►

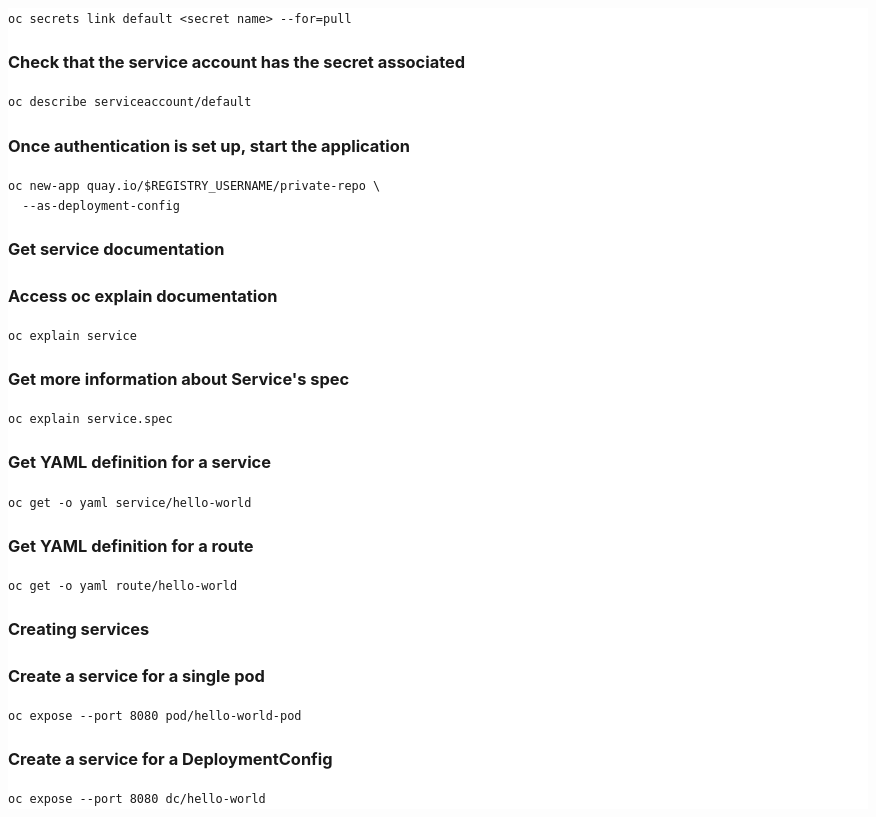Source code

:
 ```
oc secrets link default <secret name> --for=pull
```

### Check that the service account has the secret associated

```
oc describe serviceaccount/default
```

### Once authentication is set up, start the application 

```
oc new-app quay.io/$REGISTRY_USERNAME/private-repo \
  --as-deployment-config
```

### Get service documentation

### Access oc explain documentation

```
oc explain service
```

### Get more information about Service's spec

```
oc explain service.spec
```

### Get YAML definition for a service

```
oc get -o yaml service/hello-world
```

### Get YAML definition for a route

```
oc get -o yaml route/hello-world
```

### Creating services

### Create a service for a single pod

```
oc expose --port 8080 pod/hello-world-pod
```

### Create a service for a DeploymentConfig 

```
oc expose --port 8080 dc/hello-world
```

◄

- [Task prompt]:
What is needed is an exact copy of the entries above, with no images in it.

- [Solution to this problem]:
Source code

:
 ```
oc secrets link default <secret name> --for=pull
```

### Check that the service account has the secret associated

```
oc describe serviceaccount/default
```

### Once authentication is set up, start the application 

```
oc new-app quay.io/$REGISTRY_USERNAME/private-repo \
  --as-deployment-config
```

### Get service documentation

### Access oc explain documentation

```
oc explain service
```

### Get more information about Service's spec

```
oc explain service.spec
```

### Get YAML definition for a service

```
oc get -o yaml service/hello-world
```

### Get YAML definition for a route

```
oc get -o yaml route/hello-world
```

### Creating services

### Create a service for a single pod

```
oc expose --port 8080 pod/hello-world-pod
```

### Create a service for a DeploymentConfig 

```
oc expose --port 8080 dc/hello-world
```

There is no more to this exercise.